Provokasi negara barat terutama Amerika Serikat dengan Presidennya yang kita ketahui sudah mulai pikun yaitu Biden , dengan segala janji manisnya dan retorikanya berhasil menjerumuskan Ukraina kehadapan Beruang merah yang marah. Terindikasi juga bawasannya Amerika Serikat sejak Desember 2021 sudah mengirimkan persenjataan ke Ukraina. Setidaknya hal itu terbukti dengan adanya pengakuan Anggota Layanan Ukraina yang membongkar rudal anti-tank Javelin, yang dikirim dengan pesawat sebagai bagian dari dukungan AS terhadap Ukraina. The Washington Post memberitakan , Washington sudah mengirim persenjataan untuk pertempuran di perkotaan  senilai jutaan dolar sejak dari tahun lalu. Provokasi AS ini merupakan biang kerok dari terciptanya krisis yang ada. Sehingga Amerika Serikat adalah pihak yang paling disorot dalam kasus ini yang dinilai menjadi pihak yang paling bertanggung jawab atas apa yang terjadi di Ukraina dan disinyalir akan memiliki efek domino keseluruh dunia. Negara-negara Barat dan tentu saja Amerika Serikat tidak berani secara head to head melakukan konfrontasi langsung dengan Rusia.
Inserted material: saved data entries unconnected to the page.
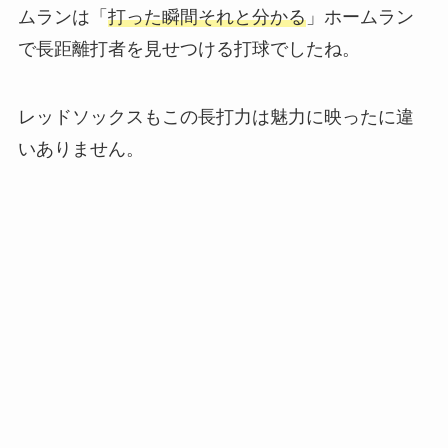
ムランは「
打った瞬間それと分かる
」ホームラン
で長距離打者を見せつける打球でしたね。
レッドソックスもこの長打力は魅力に映ったに違
いありません。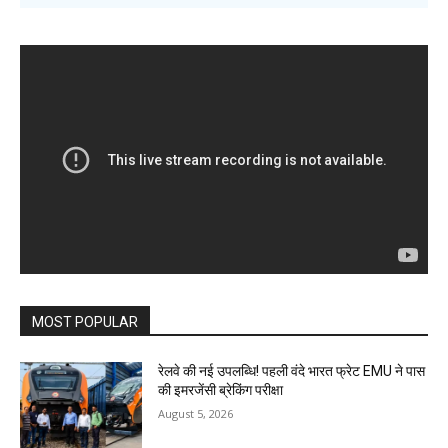
MOST POPULAR
रेलवे की नई उपलब्धि! पहली वंदे भारत फ्रेट EMU ने पास
की इमरजेंसी ब्रेकिंग परीक्षा
August 5, 2026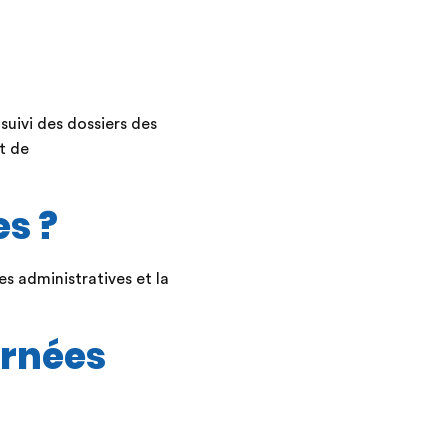
 suivi des dossiers des
t de
es ?
es administratives et la
urnées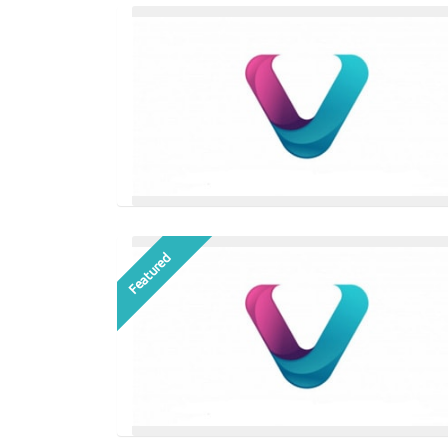
Featured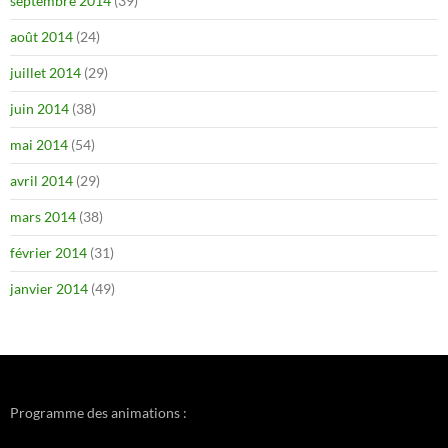
septembre 2014
(39)
août 2014
(24)
juillet 2014
(29)
juin 2014
(38)
mai 2014
(54)
avril 2014
(29)
mars 2014
(38)
février 2014
(31)
janvier 2014
(49)
Programme des animations :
Negara Barat dengan dikomandoi oleh Amerika Serikat melakukan apa yang mereka sebut sebagai sangsi ekonomi kepada Rusia. Sangsi yang mereka jatuhkan menyasar semua kegiatan ekonomi Rusia sampai pemutusan Swift di Swiss yang mengakibatkan Rusia tidak bisa melakukan  transaksi pembayaran apapun melalui platform tersebut. Tetapi, Rusia tidak tinggal diam dimana mereka sudah menyiapkan solusi dari masalah tersebut sejak jauh-jauh hari dari semenjak tahun 2014 selain melakukan pendekatan dengan Iran dan Tiongkok sebagai negara yang juga sering dijatuhi sangsi. Rusia sebenarnya sudah mengantisipasi pemutusan SWIFT sejak 2014 lalu ketika menyerang Ukraina dan mencaplok wilayah Krimea. Rusia membuat alternatif baru yaitu dengan System for Transfer of Financial Messages (SPFS).Hingga Februari 2020, tercatat ada lebih dari 400 bank Rusia yang sudah bergabung dengan platform tersebut. Jauh melebihi jumlah bank Rusia yang bergabung dengan SWIFT di angka sekitar 300 bank.China dalam hal ini menjadi mitra yang bisa diandalkan Rusia dalam mengatasi sangsi tersebut dan memberikan keuntungan bagi masing-masing negara.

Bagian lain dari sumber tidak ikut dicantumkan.